In our study, 6, 12 and 24 months following IM, 13%, 7% and 4%, respectively, of adolescents met criteria for CFS following IM. Most individuals recovered with time; only 2 adolescents with CFS 24 months following IM seemed to have recovered or had an explanation for CFS at 12 months but then were reclassified as CFS at 24 months. All of those who did not recover by 12 months were female. A female preponderance in CFS has also been found in a prospective study of chronic fatigue in adolescents (18) and in a prospective cohort study of adults following IM (19). Nearly all of those who did not recover showed the greatest fatigue severity at 12 months. Steroid use during acute IM did not appear to predispose to developing CFS at 6, 12 or 24 months.

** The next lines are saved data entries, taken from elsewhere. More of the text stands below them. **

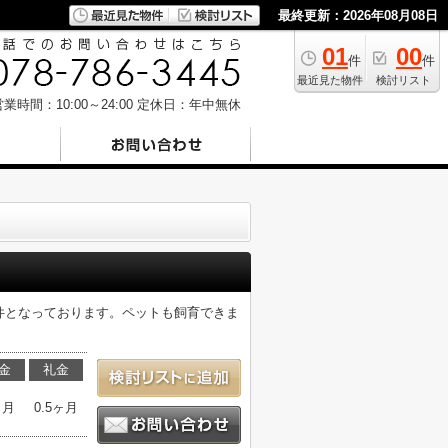
最終更新：2026年08月08日
01
00
件
件
最近見た物件
検討リスト
業時間：10:00～24:00
定休日：年中無休
件となっております。ペットも飼育できま
金
礼金
ヶ月
0.5ヶ月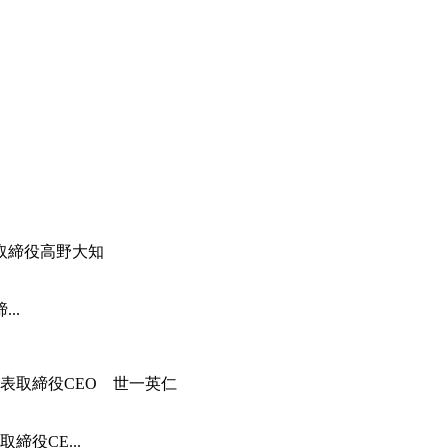
..
役CE...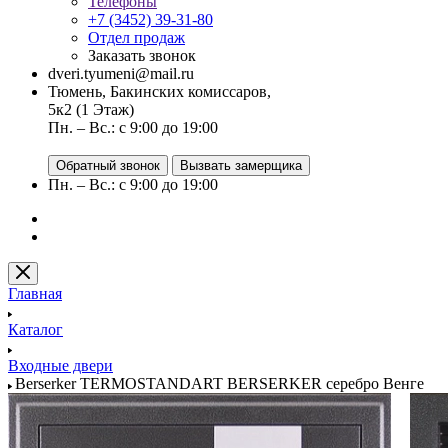
Телефоны
+7 (3452) 39-31-80
Отдел продаж
Заказать звонок
dveri.tyumeni@mail.ru
Тюмень, Бакинских комиссаров,
5к2 (1 Этаж)
Пн. – Вс.: с 9:00 до 19:00
Обратный звонок
Вызвать замерщика
Пн. – Вс.: с 9:00 до 19:00
Главная
Каталог
Входные двери
Berserker TERMOSTANDART BERSERKER серебро Венге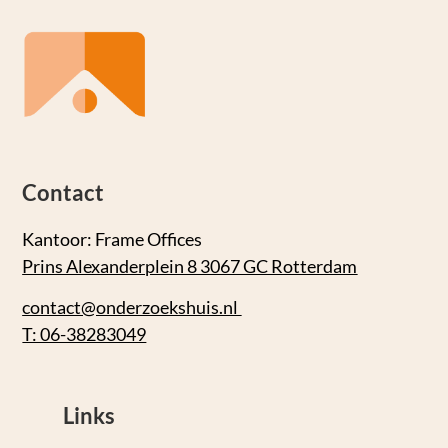
Contact
Kantoor: Frame Offices
Prins Alexanderplein 8 3067 GC Rotterdam
contact@onderzoekshuis.nl
T: 06-38283049
Links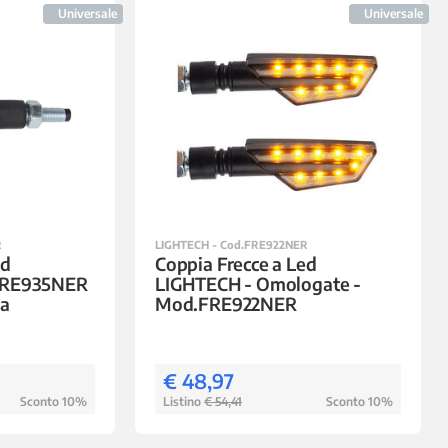
Universale
Universale
R
LIGHTECH - Cod.FRE922NER
ed
Coppia Frecce a Led
FRE935NER
LIGHTECH - Omologate -
la
Mod.FRE922NER
€ 48,97
Sconto 10%
Listino
€ 54,41
Sconto 10%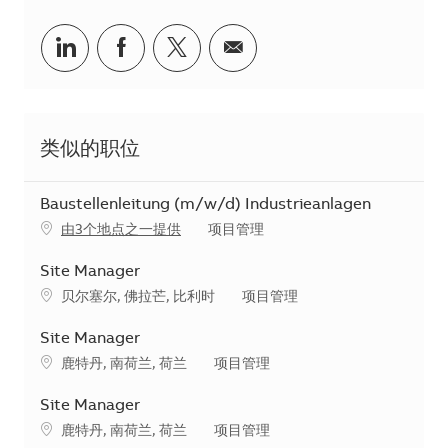
分享到Linkedin
分享到Facebook
分享到Twitter
分享到电子邮件
类似的职位
Baustellenleitung (m/w/d) Industrieanlagen
类别
由3个地点之一提供
项目管理
Site Manager
地点
类别
贝尔塞尔, 佛拉芒, 比利时
项目管理
Site Manager
地点
类别
鹿特丹, 南荷兰, 荷兰
项目管理
Site Manager
地点
类别
鹿特丹, 南荷兰, 荷兰
项目管理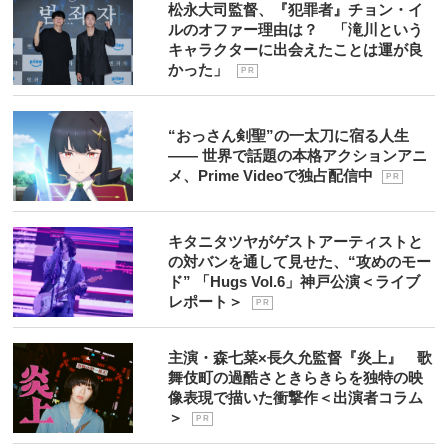
松永大司監督、『犯罪者』チョン・イ
ルのオファー理由は？ 「滝川という
キャラクターに出会えたことは運が良
かった」
P R
“おっさん剣聖”の一太刀に宿る人生
―― 世界で話題の本格アクションアニ
メ、Prime Videoで独占配信中
P R
キタニタツヤがゲストアーティストと
の対バンを通して見せた、“攻めのモー
ド” 「Hugs Vol.6」神戸公演＜ライブ
レポート＞
P R
主演・森七菜×長久允監督『炎上』 歌
舞伎町の過酷さときらきらを独特の映
像表現で描いた衝撃作＜出演者コラム
＞
P R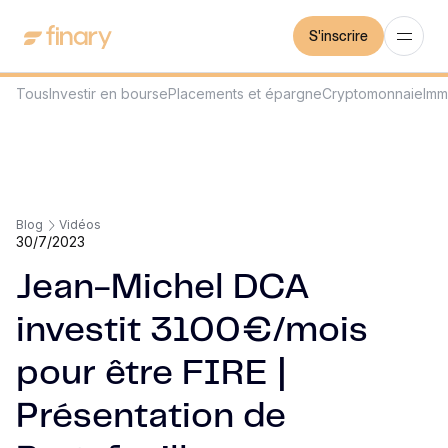
S'inscrire
Tous
Investir en bourse
Placements et épargne
Cryptomonnaie
Imm
Blog
Vidéos
30/7/2023
Jean-Michel DCA
investit 3100€/mois
pour être FIRE |
Présentation de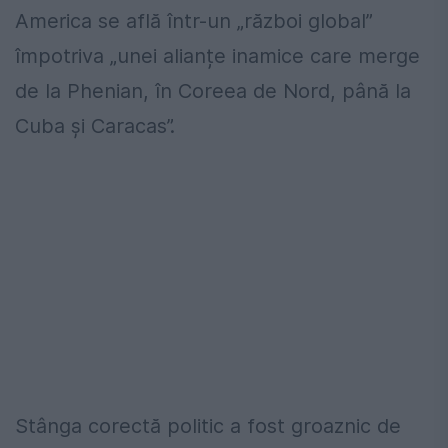
America se află într-un „război global”
împotriva „unei alianțe inamice care merge
de la Phenian, în Coreea de Nord, până la
Cuba și Caracas”.
Stânga corectă politic a fost groaznic de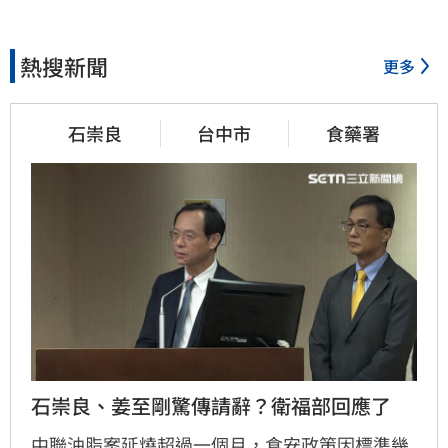
熱搜新聞
更多
石崇良
台中市
食藥署
石崇良、姜至剛驚傳請辭？衛福部回應了
中聯油脂案延燒超過一個月，食安政策因標準幾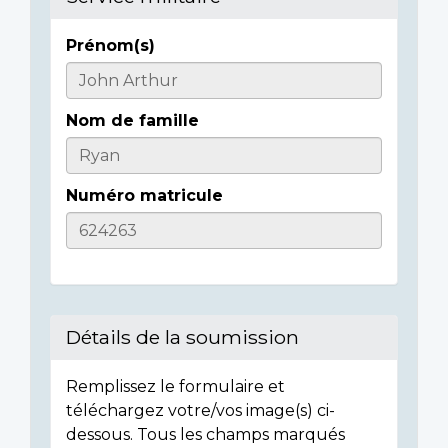
Prénom(s)
Informations
sur
Nom de famille
l'individu
Numéro matricule
Détails de la soumission
Remplissez le formulaire et
téléchargez votre/vos image(s) ci-
dessous. Tous les champs marqués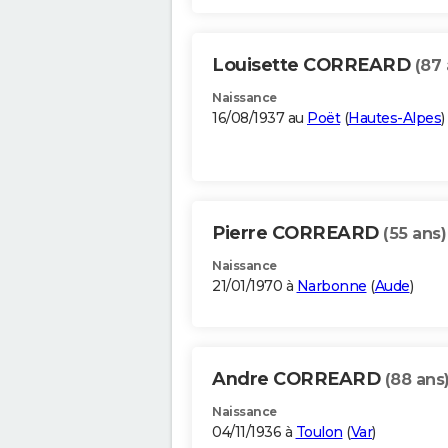
Louisette CORREARD
(87 
Naissance
16/08/1937 au
Poët
(
Hautes-Alpes
)
Pierre CORREARD
(55 ans)
Naissance
21/01/1970 à
Narbonne
(
Aude
)
Andre CORREARD
(88 ans
Naissance
04/11/1936 à
Toulon
(
Var
)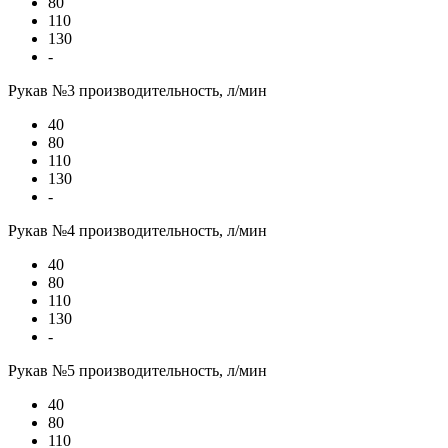
80
110
130
-
Рукав №3 производительность, л/мин
40
80
110
130
-
Рукав №4 производительность, л/мин
40
80
110
130
-
Рукав №5 производительность, л/мин
40
80
110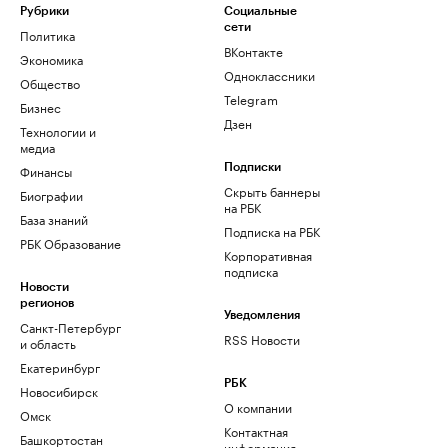
Рубрики
Социальные
сети
Политика
ВКонтакте
Экономика
Одноклассники
Общество
Telegram
Бизнес
Дзен
Технологии и
медиа
Финансы
Подписки
Скрыть баннеры
Биографии
на РБК
База знаний
Подписка на РБК
РБК Образование
Корпоративная
подписка
Новости
регионов
Уведомления
Санкт-Петербург
RSS Новости
и область
Екатеринбург
РБК
Новосибирск
О компании
Омск
Контактная
Башкортостан
информация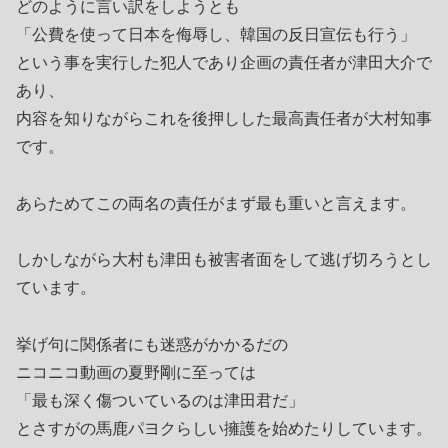
どのように言い訳をしようとも
「公費を使って日本を侮辱し、韓国の反日宣伝も行う」
という事を実行した犯人であり企画の責任者が津田大介で
あり、
内容を知りながらこれを後押しした最高責任者が大村知事
です。
あらためてこの両名の責任がまず最も重いと言えます。
しかしながら大村も津田も被害者面をして逃げ切ろうとし
ています。
挙げ句に関係者にも迷惑がかかるだの
ニコニコ動画の夏野剛に至っては
「最も深く傷ついているのは津田君だ」
とさすがの馬鹿パヨクらしい擁護を始めたりしています。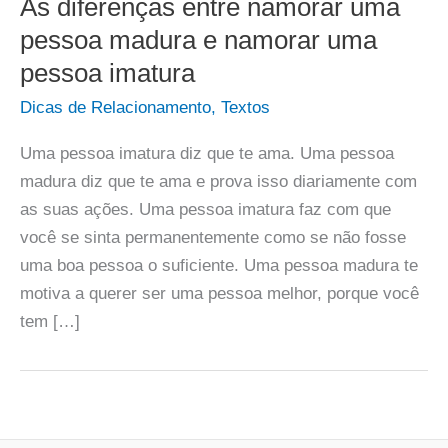
As diferenças entre namorar uma
pessoa madura e namorar uma
pessoa imatura
Dicas de Relacionamento
,
Textos
Uma pessoa imatura diz que te ama. Uma pessoa
madura diz que te ama e prova isso diariamente com
as suas ações. Uma pessoa imatura faz com que
você se sinta permanentemente como se não fosse
uma boa pessoa o suficiente. Uma pessoa madura te
motiva a querer ser uma pessoa melhor, porque você
tem […]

In our prospective cohort study, rates of CFS in adolescents following IM were about 20 times higher than those found in the general adolescent population (0.2% ), and the percent of adolescents with lingering symptoms following monospot-positive IM was similar to that seen in adults (9-12% [6-9]). IM thus may be a risk factor for CFS in both adolescents and adults, while steroid treatment of IM appears not to be. Further research is necessary to determine other predictors of persistent fatigue following IM. Our data suggest that females may be at particular risk.
We thank the Pediatric Practice Research Group (14) and all of the physicians and school nurses who referred patients into our study.
Supported by R01HD4330101A1 from the National Institute of Child Health and Human Development.
There are no conflicts of interest to report.
Presented in preliminary form at the Pediatric Academic Societies and Asian Society for Pediatric Research 2008 Joint Meeting, 3 May 2008.